→ Data for processing:
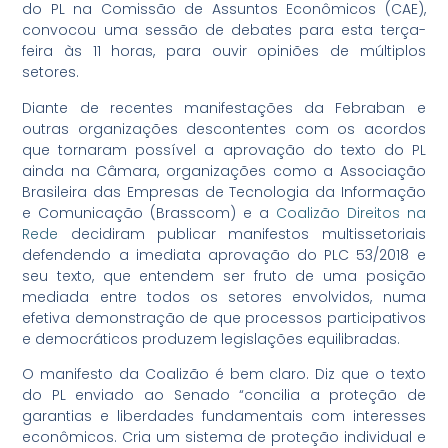
do PL na Comissão de Assuntos Econômicos (CAE),
convocou uma sessão de debates para esta terça-
feira às 11 horas, para ouvir opiniões de múltiplos
setores.
Diante de recentes manifestações da Febraban e
outras organizações descontentes com os acordos
que tornaram possível a aprovação do texto do PL
ainda na Câmara, organizações como a Associação
Brasileira das Empresas de Tecnologia da Informação
e Comunicação (Brasscom) e a
Coalizão Direitos na
Rede
decidiram publicar manifestos multissetoriais
defendendo a imediata aprovação do PLC 53/2018 e
seu texto, que entendem ser fruto de uma posição
mediada entre todos os setores envolvidos, numa
efetiva demonstração de que processos participativos
e democráticos produzem legislações equilibradas.
O manifesto da Coalizão é bem claro. Diz que o texto
do PL enviado ao Senado “concilia a proteção de
garantias e liberdades fundamentais com interesses
econômicos. Cria um sistema de proteção individual e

→ Your task:
Quote every line from the line containing "ainda na Câmara, organizações" through the closing line of the listing, including both.

→ Written reply:
ainda na Câmara, organizações como a Associação
Brasileira das Empresas de Tecnologia da Informação
e Comunicação (Brasscom) e a
Coalizão Direitos na
Rede
decidiram publicar manifestos multissetoriais
defendendo a imediata aprovação do PLC 53/2018 e
seu texto, que entendem ser fruto de uma posição
mediada entre todos os setores envolvidos, numa
efetiva demonstração de que processos participativos
e democráticos produzem legislações equilibradas.
O manifesto da Coalizão é bem claro. Diz que o texto
do PL enviado ao Senado “concilia a proteção de
garantias e liberdades fundamentais com interesses
econômicos. Cria um sistema de proteção individual e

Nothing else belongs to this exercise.